Wednesday, March 28, 2012

Disney, Safety, and Anger

An odd combination no? Yet it's interestingly the one I find myself in tonight. Currently my father and older brother are home in California with my mom and younger brother. So they decided they were going to take a trip to Disneyland and enjoy three days of fun together. What does that have to do with me? Well Disney has always been a massive family event, none of us have gone without one another before, so I decided to ask for a sweatshirt from Disneyland for myself. We have been communicating mostly over text message because of all things we know Disneyland is the hardest place on earth to talk on the phone. Having just picked out what I think will be my birthday present (don't quote me on that) I now am working on a safety training exercise for my would be volunteers.
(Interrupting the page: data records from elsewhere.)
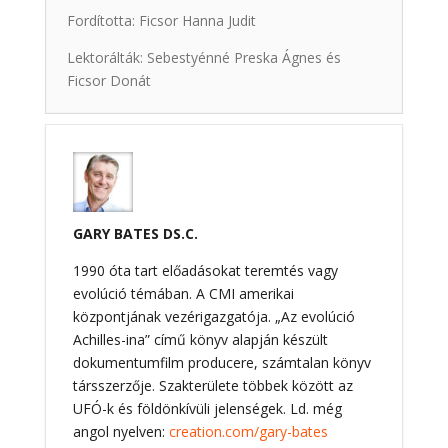
Fordította: Ficsor Hanna Judit
Lektorálták: Sebestyénné Preska Ágnes és
Ficsor Donát
GARY BATES DS.C.
1990 óta tart előadásokat teremtés vagy
evolúció témában. A CMI amerikai
központjának vezérigazgatója. „Az evolúció
Achilles-ina” című könyv alapján készült
dokumentumfilm producere, számtalan könyv
társszerzője. Szakterülete többek között az
UFÓ-k és földönkívüli jelenségek. Ld. még
angol nyelven:
creation.com/gary-bates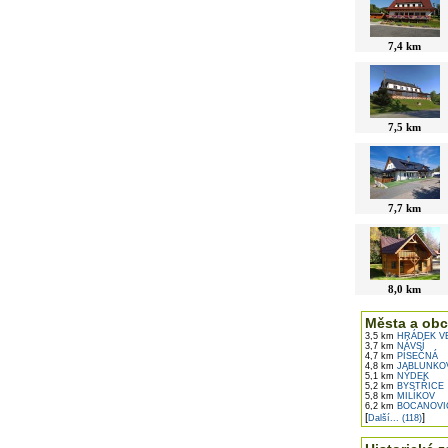
7,4 km
7,5 km
7,7 km
8,0 km
Města a obc
3,5 km
HRÁDEK VE
3,7 km
NÁVSÍ
4,7 km
PÍSEČNÁ
4,8 km
JABLUNKO
5,1 km
NÝDEK
5,2 km
BYSTŘICE
5,8 km
MILÍKOV
6,2 km
BOCANOVI
[
]
Další... (118)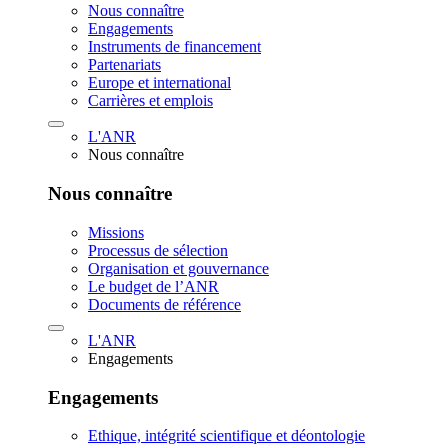
Nous connaître
Engagements
Instruments de financement
Partenariats
Europe et international
Carrières et emplois
L'ANR
Nous connaître
Nous connaître
Missions
Processus de sélection
Organisation et gouvernance
Le budget de l’ANR
Documents de référence
L'ANR
Engagements
Engagements
Ethique, intégrité scientifique et déontologie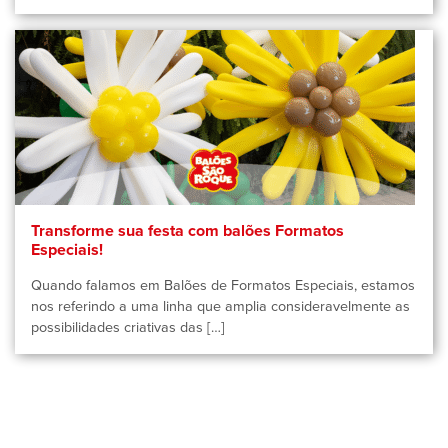
Transforme sua festa com balões Formatos
Especiais!
Quando falamos em Balões de Formatos Especiais, estamos
nos referindo a uma linha que amplia consideravelmente as
possibilidades criativas das […]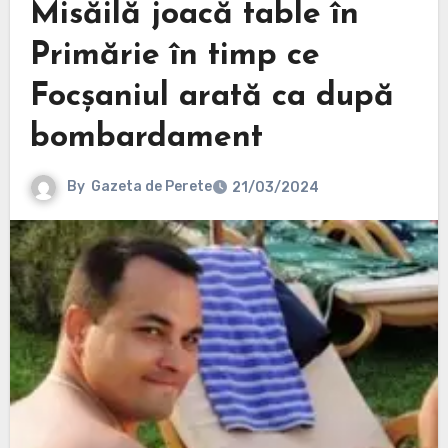
Misăilă joacă table în
Primărie în timp ce
Focșaniul arată ca după
bombardament
By
Gazeta de Perete
21/03/2024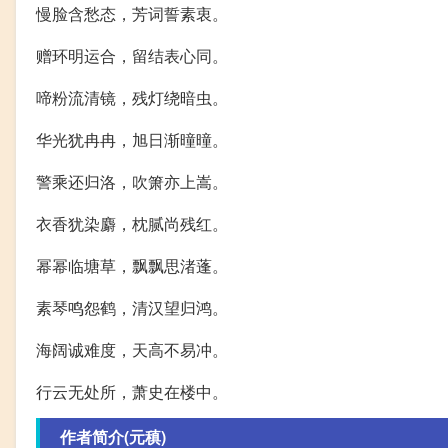
慢脸含愁态，芳词誓素衷。
赠环明运合，留结表心同。
啼粉流清镜，残灯绕暗虫。
华光犹冉冉，旭日渐曈曈。
警乘还归洛，吹箫亦上嵩。
衣香犹染麝，枕腻尚残红。
幂幂临塘草，飘飘思渚蓬。
素琴鸣怨鹤，清汉望归鸿。
海阔诚难度，天高不易冲。
行云无处所，萧史在楼中。
作者简介(元稹)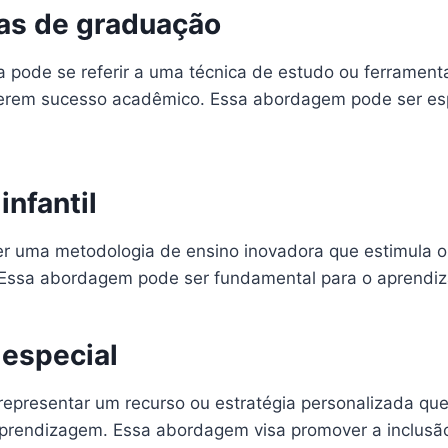
nas de graduação
ta pode se referir a uma técnica de estudo ou ferramen
rem sucesso acadêmico. Essa abordagem pode ser espe
infantil
ser uma metodologia de ensino inovadora que estimula o
a. Essa abordagem pode ser fundamental para o aprend
 especial
representar um recurso ou estratégia personalizada qu
 aprendizagem. Essa abordagem visa promover a inclus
See the connection now? It's amazing all the ideas I have to incorporate into this project, it makes me wonder how many will in fact stay with me after this project is over. So I bet you're thinking the anger is tied in with my frustration toward trying to figure out what to keep and what to throw out right?

WRONG!

I see one of my friends hanging out with well...a bad influence...and I have no idea how to bring it up to her...time to pray for wisdom for the situation, or even still pray if I'm the one who is meant to speak to her. Sometimes we have to make our own mistakes (something I dread letting others do). I'm learning to accept this truth, even though I want to guard and save people from their hardships, sometimes I just need to let go and be there after the fact.